For the data below, restate word for word only the lines from the line containing "of distress and" through the line containing "agree with her", both ends included.

(Beginning of Records provided)

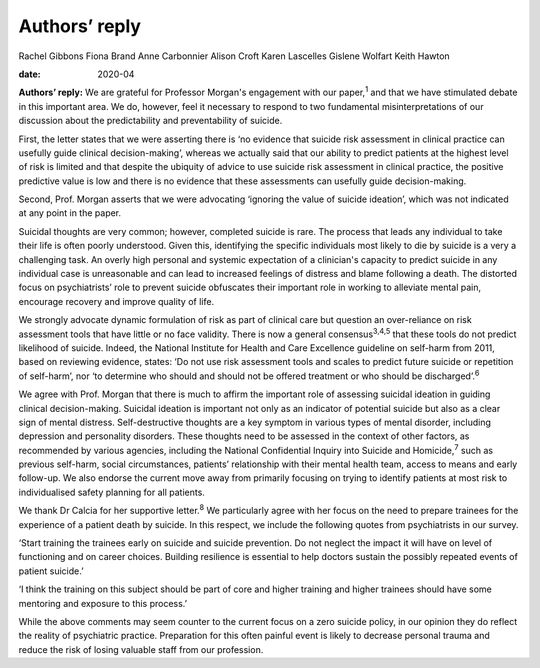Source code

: ==============
Authors’ reply
==============



Rachel Gibbons
Fiona Brand
Anne Carbonnier
Alison Croft
Karen Lascelles
Gislene Wolfart
Keith Hawton

:date: 2020-04


.. contents::
   :depth: 3
..

**Authors’ reply:** We are grateful for Professor Morgan's engagement
with our paper,\ :sup:`1` and that we have stimulated debate in this
important area. We do, however, feel it necessary to respond to two
fundamental misinterpretations of our discussion about the
predictability and preventability of suicide.

First, the letter states that we were asserting there is ‘no evidence
that suicide risk assessment in clinical practice can usefully guide
clinical decision-making’, whereas we actually said that our ability to
predict patients at the highest level of risk is limited and that
despite the ubiquity of advice to use suicide risk assessment in
clinical practice, the positive predictive value is low and there is no
evidence that these assessments can usefully guide decision-making.

Second, Prof. Morgan asserts that we were advocating ‘ignoring the value
of suicide ideation’, which was not indicated at any point in the paper.

Suicidal thoughts are very common; however, completed suicide is rare.
The process that leads any individual to take their life is often poorly
understood. Given this, identifying the specific individuals most likely
to die by suicide is a very a challenging task. An overly high personal
and systemic expectation of a clinician's capacity to predict suicide in
any individual case is unreasonable and can lead to increased feelings
of distress and blame following a death. The distorted focus on
psychiatrists’ role to prevent suicide obfuscates their important role
in working to alleviate mental pain, encourage recovery and improve
quality of life.

We strongly advocate dynamic formulation of risk as part of clinical
care but question an over-reliance on risk assessment tools that have
little or no face validity. There is now a general
consensus\ :sup:`3,4,5` that these tools do not predict likelihood of
suicide. Indeed, the National Institute for Health and Care Excellence
guideline on self-harm from 2011, based on reviewing evidence, states:
‘Do not use risk assessment tools and scales to predict future suicide
or repetition of self-harm’, nor ‘to determine who should and should not
be offered treatment or who should be discharged’.\ :sup:`6`

We agree with Prof. Morgan that there is much to affirm the important
role of assessing suicidal ideation in guiding clinical decision-making.
Suicidal ideation is important not only as an indicator of potential
suicide but also as a clear sign of mental distress. Self-destructive
thoughts are a key symptom in various types of mental disorder,
including depression and personality disorders. These thoughts need to
be assessed in the context of other factors, as recommended by various
agencies, including the National Confidential Inquiry into Suicide and
Homicide,\ :sup:`7` such as previous self-harm, social circumstances,
patients’ relationship with their mental health team, access to means
and early follow-up. We also endorse the current move away from
primarily focusing on trying to identify patients at most risk to
individualised safety planning for all patients.

We thank Dr Calcia for her supportive letter.\ :sup:`8` We particularly
agree with her focus on the need to prepare trainees for the experience
of a patient death by suicide. In this respect, we include the following
quotes from psychiatrists in our survey.

‘Start training the trainees early on suicide and suicide prevention. Do
not neglect the impact it will have on level of functioning and on
career choices. Building resilience is essential to help doctors sustain
the possibly repeated events of patient suicide.’

‘I think the training on this subject should be part of core and higher
training and higher trainees should have some mentoring and exposure to
this process.’

While the above comments may seem counter to the current focus on a zero
suicide policy, in our opinion they do reflect the reality of
psychiatric practice. Preparation for this often painful event is likely
to decrease personal trauma and reduce the risk of losing valuable staff
from our profession.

(End of Records provided)

Response:
of distress and blame following a death. The distorted focus on
psychiatrists’ role to prevent suicide obfuscates their important role
in working to alleviate mental pain, encourage recovery and improve
quality of life.

We strongly advocate dynamic formulation of risk as part of clinical
care but question an over-reliance on risk assessment tools that have
little or no face validity. There is now a general
consensus\ :sup:`3,4,5` that these tools do not predict likelihood of
suicide. Indeed, the National Institute for Health and Care Excellence
guideline on self-harm from 2011, based on reviewing evidence, states:
‘Do not use risk assessment tools and scales to predict future suicide
or repetition of self-harm’, nor ‘to determine who should and should not
be offered treatment or who should be discharged’.\ :sup:`6`

We agree with Prof. Morgan that there is much to affirm the important
role of assessing suicidal ideation in guiding clinical decision-making.
Suicidal ideation is important not only as an indicator of potential
suicide but also as a clear sign of mental distress. Self-destructive
thoughts are a key symptom in various types of mental disorder,
including depression and personality disorders. These thoughts need to
be assessed in the context of other factors, as recommended by various
agencies, including the National Confidential Inquiry into Suicide and
Homicide,\ :sup:`7` such as previous self-harm, social circumstances,
patients’ relationship with their mental health team, access to means
and early follow-up. We also endorse the current move away from
primarily focusing on trying to identify patients at most risk to
individualised safety planning for all patients.

We thank Dr Calcia for her supportive letter.\ :sup:`8` We particularly
agree with her focus on the need to prepare trainees for the experience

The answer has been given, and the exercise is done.